"Period of Adjustment" was the 179th episode of the M*A*S*H television series, and the sixth episode of season eight. The episode aired on October 22, 1979.

Synopsis

Radar's departure is revisited in events surrounding B.J. and Klinger. Klinger is still unable to perform the duty of company clerk as efficiently as Radar did and is receiving backlash for it from Colonel Potter, who questions if Klinger should admit the job is too much for him, declaring "We can't all be Radars", Margaret, and Charles, both of whom remark on how much better Radar was. Hawkeye, B.J, and Father Mulcahy are the only ones being somewhat supportive of Klinger's efforts.

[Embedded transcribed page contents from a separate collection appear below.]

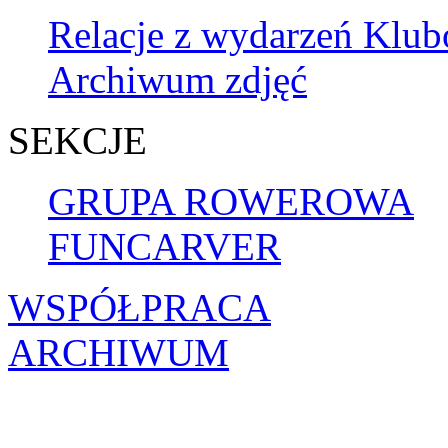
Relacje z wydarzeń Klu
Archiwum zdjęć
SEKCJE
GRUPA ROWEROWA
FUNCARVER
WSPÓŁPRACA
ARCHIWUM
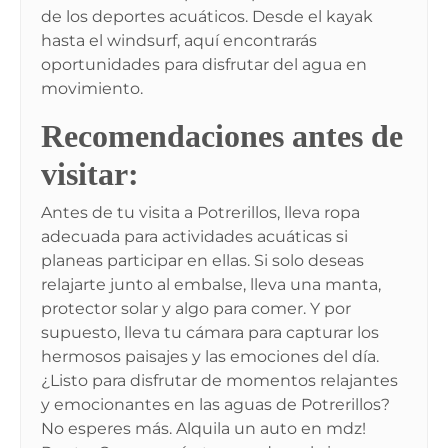
de los deportes acuáticos. Desde el kayak
hasta el windsurf, aquí encontrarás
oportunidades para disfrutar del agua en
movimiento.
Recomendaciones antes de
visitar:
Antes de tu visita a Potrerillos, lleva ropa
adecuada para actividades acuáticas si
planeas participar en ellas. Si solo deseas
relajarte junto al embalse, lleva una manta,
protector solar y algo para comer. Y por
supuesto, lleva tu cámara para capturar los
hermosos paisajes y las emociones del día.
¿Listo para disfrutar de momentos relajantes
y emocionantes en las aguas de Potrerillos?
No esperes más. Alquila un auto en mdz!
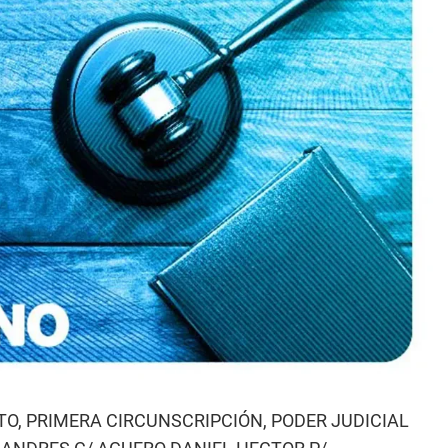
TO, PRIMERA CIRCUNSCRIPCIÓN, PODER JUDICIAL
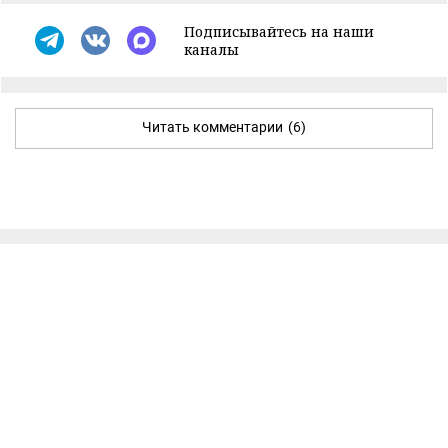
Подписывайтесь на наши
каналы
Читать комментарии
(6)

Meanwhile, B.J. receives a letter from his wife Peg, claiming that she and their daughter Erin met Radar in San Francisco, and Erin mistakenly called Radar "Daddy". B.J. grows increasingly troubled anytime anyone mentions Radar's name, and falls into a deep depression. Agonizing over missing out on his daughter's childhood, B.J. decides to drink his way out of the Army. But when confronted by Hawkeye, who insists that it won't work. B.J. destroys their still and punches Hawkeye in the face as he runs out of the Swamp.  He eventually meets up with Klinger, who is having similar frustrations with his own issues, and the two go on a collective bender that gets them thrown out of Rosie's Bar, and culminates in them trashing Col. Potter's office.

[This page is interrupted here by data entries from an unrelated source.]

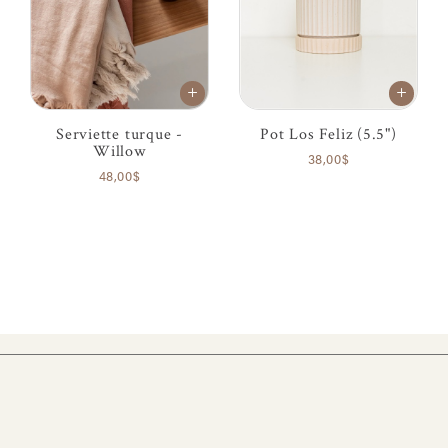
Serviette turque -
Pot Los Feliz (5.5")
Willow
38,00$
48,00$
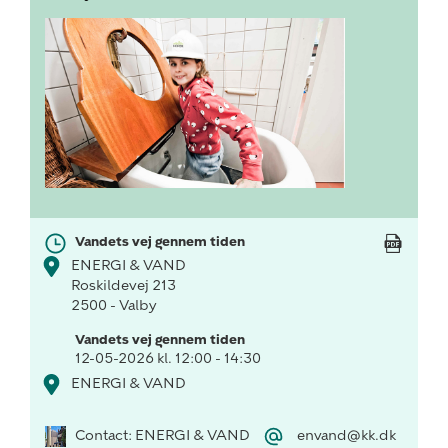
Vandets vej gennem tiden
ENERGI & VAND
Roskildevej 213
2500 - Valby
Vandets vej gennem tiden
12-05-2026 kl. 12:00 - 14:30
ENERGI & VAND
Contact: ENERGI & VAND
envand@kk.dk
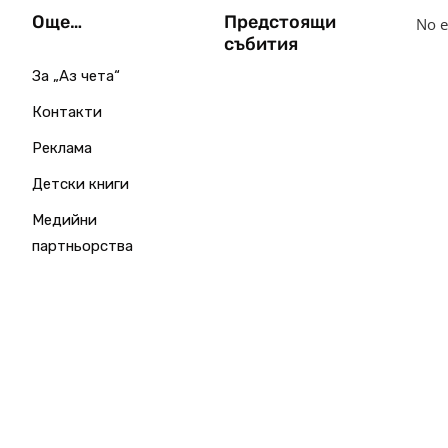
Още…
Предстоящи
No e
събития
За „Аз чета“
Контакти
Реклама
Детски книги
Медийни
партньорства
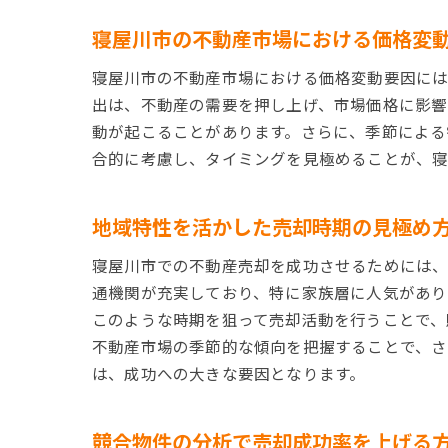
寝屋川市の不動産市場における価格変
寝屋川市の不動産市場における価格変動要因には
出は、不動産の需要を押し上げ、市場価格に影響
動が起こることがあります。さらに、季節による
合的に考慮し、タイミングを見極めることが、寝
地域特性を活かした売却時期の見極め
寝屋川市での不動産売却を成功させるためには、
通機関が充実しており、特に家族層に人気があり
このような時期を狙って売却活動を行うことで、
不動産市場の季節的な傾向を把握することで、さ
は、成功への大きな要因となります。
競合物件の分析で売却成功率を上げる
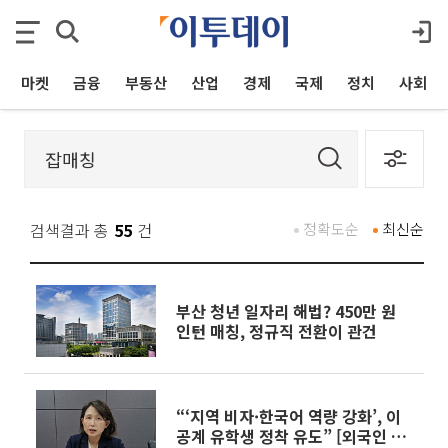
마켓
금융
부동산
산업
경제
국제
정치
사회
검색결과 총
55
건
정확도순
최신순
부산 청년 일자리 해법? 450만 원
인턴 매칭, 정규직 전환이 관건
“‘지역 비자·한국어 역량 강화’, 이
공계 유학생 정착 유도” [외국인 유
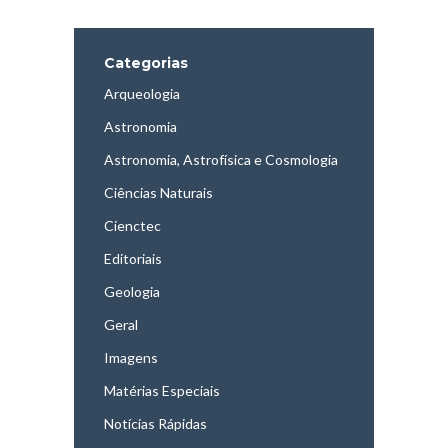
Categorias
Arqueologia
Astronomia
Astronomia, Astrofísica e Cosmologia
Ciências Naturais
Cienctec
Editoriais
Geologia
Geral
Imagens
Matérias Especiais
Notícias Rápidas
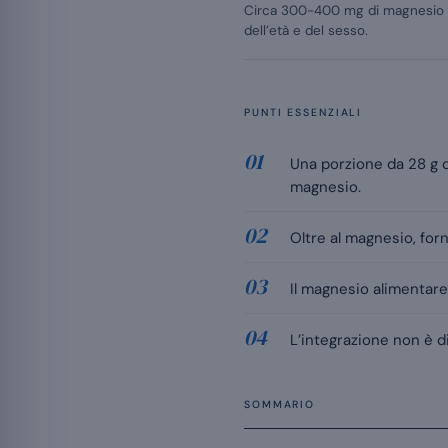
Circa 300-400 mg di magnesio al
dell’età e del sesso.
PUNTI ESSENZIALI
Una porzione da 28 g 
magnesio.
Oltre al magnesio, forn
Il magnesio alimentare
L’integrazione non è d
SOMMARIO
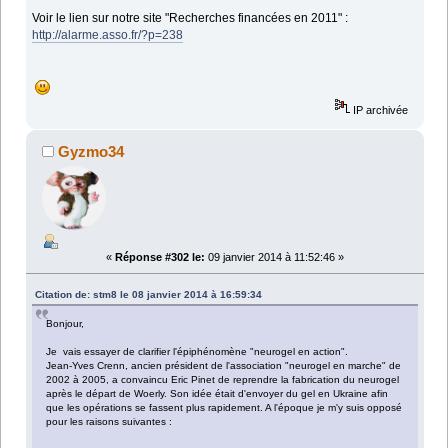
Voir le lien sur notre site "Recherches financées en 2011" :
http://alarme.asso.fr/?p=238
IP archivée
Gyzmo34
«
Réponse #302 le:
09 janvier 2014 à 11:52:46 »
Citation de: stm8 le 08 janvier 2014 à 16:59:34
Bonjour,
Je vais essayer de clarifier l'épiphénomène "neurogel en action".
Jean-Yves Crenn, ancien président de l'association "neurogel en marche" de
2002 à 2005, a convaincu Eric Pinet de reprendre la fabrication du neurogel
après le départ de Woerly. Son idée était d'envoyer du gel en Ukraine afin
que les opérations se fassent plus rapidement. A l'époque je m'y suis opposé
pour les raisons suivantes :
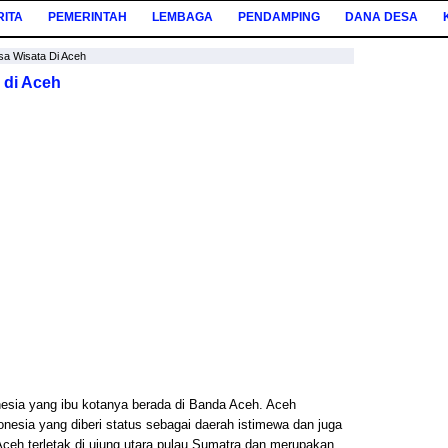
RITA
PEMERINTAH
LEMBAGA
PENDAMPING
DANA DESA
a Wisata Di Aceh
 di Aceh
nesia yang ibu kotanya berada di Banda Aceh. Aceh
onesia yang diberi status sebagai daerah istimewa dan juga
ceh terletak di ujung utara pulau Sumatra dan merupakan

Eventually, Potter is convinced to ease off Klinger after a discussion with Father Mulcahy, who points out that Radar had similar, if not worse, struggles during his early days as company clerk, and it took patience and a guiding hand from Lt. Col. Blake to help him get settled into the job; Potter then catches up with Kinger and recalls how the 4077th was initially less than thrilled about Potter taking over command of the unit, after Lt. Col. Blake's death, but eventually they grew to respect him for who he was. He apologizes to Klinger for forgetting what it's like to be replacing a previously well-liked figure, and for not giving Klinger the time or space he needs to make the job his own, rather than Radar's, and also offers his help should Klinger need it.

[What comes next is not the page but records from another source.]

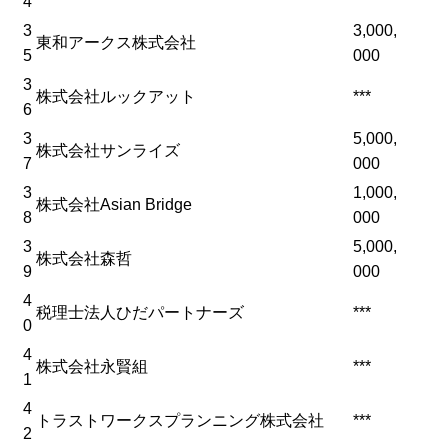
4
3
3,000,
東和アークス株式会社
5
000
3
株式会社ルックアット
***
6
3
5,000,
株式会社サンライズ
7
000
3
1,000,
株式会社Asian Bridge
8
000
3
5,000,
株式会社森哲
9
000
4
税理士法人ひだパートナーズ
***
0
4
株式会社永賢組
***
1
4
トラストワークスプランニング株式会社
***
2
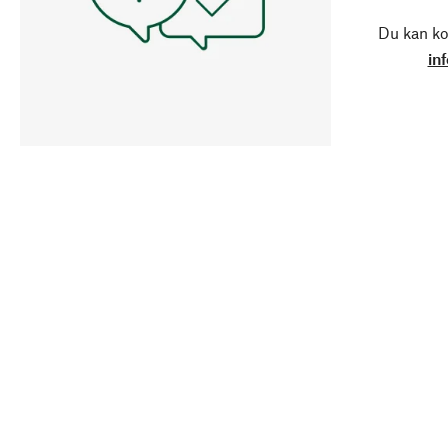
Du kan ko
in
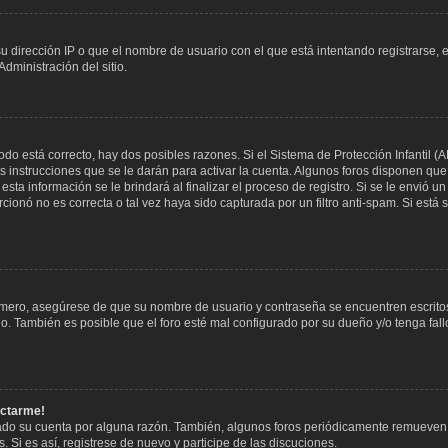
u dirección IP o que el nombre de usuario con el que está intentando registrarse, 
dministración del sitio.
odo está correcto, hay dos posibles razones. Si el Sistema de Protección Infantil (
 instrucciones que se le darán para activar la cuenta. Algunos foros disponen que
sta información se le brindará al finalizar el proceso de registro. Si se le envió un 
ionó no es correcta o tal vez haya sido capturada por un filtro anti-spam. Si está
rimero, asegúrese de que su nombre de usuario y contraseña se encuentren escrito
. También es posible que el foro esté mal configurado por su dueño y/o tenga fallo
ectarme!
rado su cuenta por alguna razón. También, algunos foros periódicamente remueven
 Si es así, registrese de nuevo y participe de las discuciones.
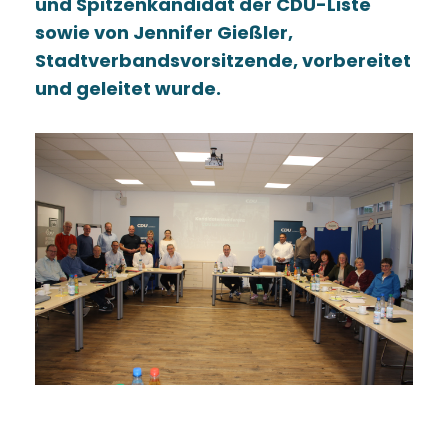
und Spitzenkandidat der CDU-Liste
sowie von Jennifer Gießler,
Stadtverbandsvorsitzende, vorbereitet
und geleitet wurde.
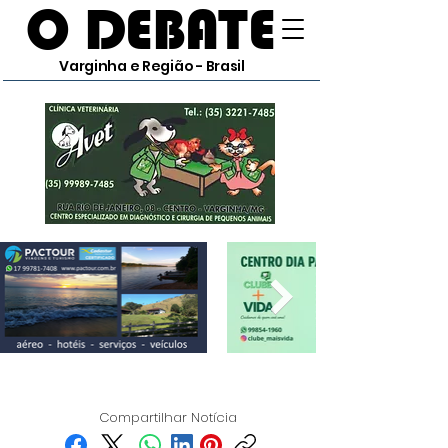
O DEBATE
Varginha e Região - Brasil
Compartilhar Notícia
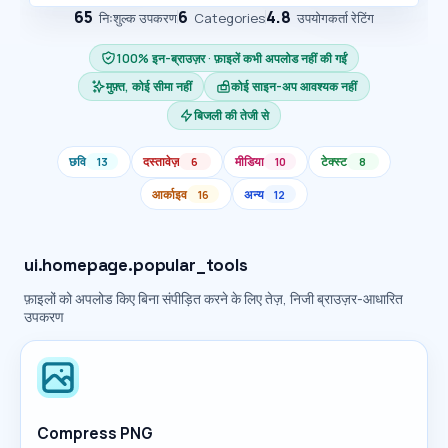
65
6
4.8
निःशुल्क उपकरण
Categories
उपयोगकर्ता रेटिंग
100% इन-ब्राउज़र · फ़ाइलें कभी अपलोड नहीं की गईं
मुफ़्त, कोई सीमा नहीं
कोई साइन-अप आवश्यक नहीं
बिजली की तेजी से
छवि
दस्तावेज़
मीडिया
टेक्स्ट
13
6
10
8
आर्काइव
अन्य
16
12
ui.homepage.popular_tools
फ़ाइलों को अपलोड किए बिना संपीड़ित करने के लिए तेज़, निजी ब्राउज़र-आधारित
उपकरण
Compress PNG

Meanwhile, Hawkeye (wearing his combat helmet just in case) talks to B.J., who apologizes for trashing the still and hitting "the best friend I ever had". He admits that the still was a symbol of Trapper who helped build it, and like Radar, is now home with his family, and he felt jealousy towards both of them. Still upset over the fact that the first person Erin ever called "Daddy" wasn't him, and that he would never get back the time he's missing being away from his daughter, even if he were to go home the next day, B.J. collapses into tears in Hawkeye's arms.  A few days later, Hawkeye and B.J., with help from Klinger in finding the necessary parts, rebuild the still and, in celebration, give Klinger the first "belt", but Klinger recoils from the taste.